Et d’abord d’une décolonisation inachevée. En 1975, la France, mal résignée à la perte inéluctable de son empire colonial, croit malin d’en conserver des confettis un peu partout dans le monde. Dans l’archipel des Comores, elle prend prétexte d’un referendum spécifique à l’île de Mayotte pour y maintenir la souveraineté française, renforcée depuis par différents statuts, jusqu’à la départementalisation en 2011. Cette souveraineté a été condamnée par l’ONU, qui, conformément au droit international, réaffirme régulièrement qu’il s’agit bien toujours d’un « territoire à décoloniser ». La législation française elle-même ne s’y applique que partiellement, au prix d’innombrables dérogations.
C’est ensuite l’histoire d’un développement mondial inégal qui place, entre l’Afrique et Madagascar, un îlot de développement relatif. La population des Comores, accablée par la misère et le manque de démocratie, ne peut qu’aspirer à chercher une éventuelle perspective sur un territoire voisin, qu’elle considère par ailleurs comme sien. Le gouvernement peut-il espérer qu’une opération de police mettra fin au sinistre et meurtrier ballet des traversées et des expulsions ?
Le MRAP, avec de nombreuses associations de défense des droits humains, condamne cette gesticulation brutale, aux allures coloniales, qui prétend raser les quartiers les plus pauvres, trier des populations aux statuts divers et expulser tous ceux qu’elle considère comme étrangers. Le MRAP soutient les collectifs de juristes qui s’efforcent de maintenir l’État de droit et de faire respecter, parfois avec succès, un minimum de procédures légales. Il soutient également le gouvernement comorien, lorsqu’il rappelle l’unité de son archipel, conformément au droit international.

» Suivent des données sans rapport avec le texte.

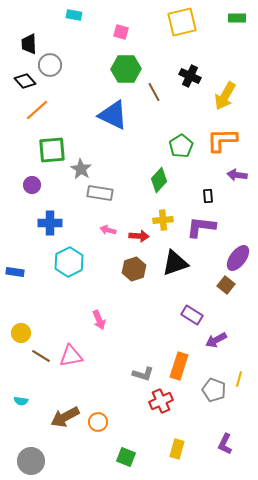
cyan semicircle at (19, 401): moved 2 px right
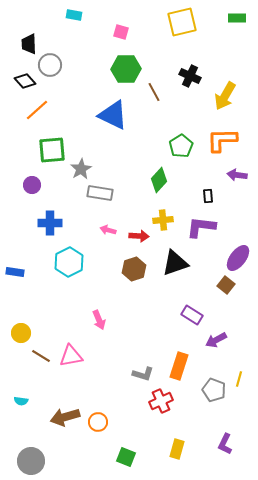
gray star at (81, 169): rotated 10 degrees clockwise
brown arrow at (65, 417): rotated 12 degrees clockwise
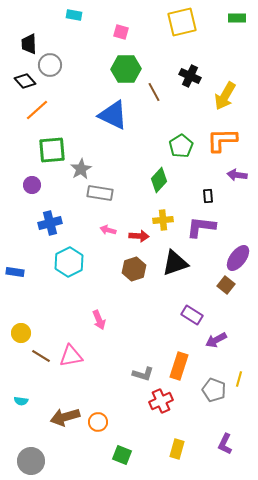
blue cross at (50, 223): rotated 15 degrees counterclockwise
green square at (126, 457): moved 4 px left, 2 px up
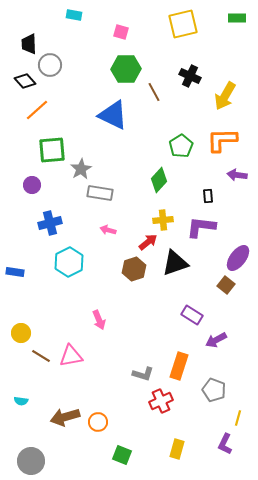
yellow square at (182, 22): moved 1 px right, 2 px down
red arrow at (139, 236): moved 9 px right, 6 px down; rotated 42 degrees counterclockwise
yellow line at (239, 379): moved 1 px left, 39 px down
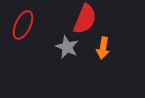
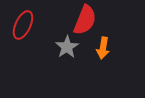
red semicircle: moved 1 px down
gray star: rotated 15 degrees clockwise
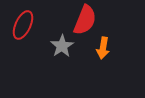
gray star: moved 5 px left, 1 px up
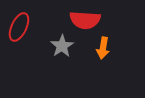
red semicircle: rotated 72 degrees clockwise
red ellipse: moved 4 px left, 2 px down
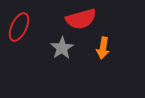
red semicircle: moved 4 px left, 1 px up; rotated 20 degrees counterclockwise
gray star: moved 2 px down
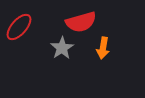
red semicircle: moved 3 px down
red ellipse: rotated 16 degrees clockwise
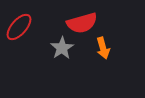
red semicircle: moved 1 px right, 1 px down
orange arrow: rotated 25 degrees counterclockwise
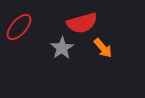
orange arrow: rotated 25 degrees counterclockwise
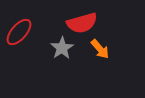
red ellipse: moved 5 px down
orange arrow: moved 3 px left, 1 px down
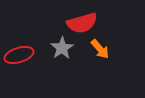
red ellipse: moved 23 px down; rotated 32 degrees clockwise
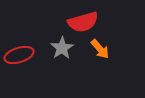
red semicircle: moved 1 px right, 1 px up
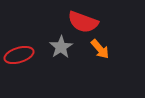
red semicircle: rotated 36 degrees clockwise
gray star: moved 1 px left, 1 px up
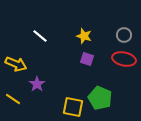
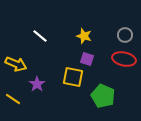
gray circle: moved 1 px right
green pentagon: moved 3 px right, 2 px up
yellow square: moved 30 px up
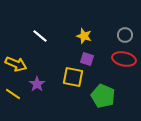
yellow line: moved 5 px up
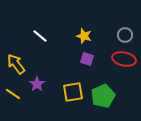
yellow arrow: rotated 150 degrees counterclockwise
yellow square: moved 15 px down; rotated 20 degrees counterclockwise
green pentagon: rotated 25 degrees clockwise
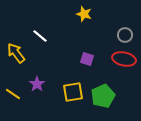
yellow star: moved 22 px up
yellow arrow: moved 11 px up
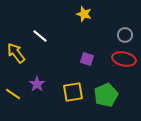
green pentagon: moved 3 px right, 1 px up
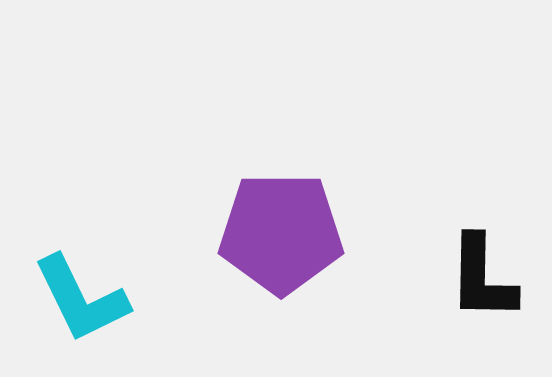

A plus long terme, il demande qu’une réflexion de fond soit engagée sur les solutions diplomatiques, démocratiques et sociales susceptibles de mettre fin à la situation chaotique de Mayotte, dont la population, non seulement comorienne, mais également mahoraise elle-même, est victime. Ce n’est que la perspective d’un développement égal des peuples qui permettra d’établir des rapports harmonieux entre eux.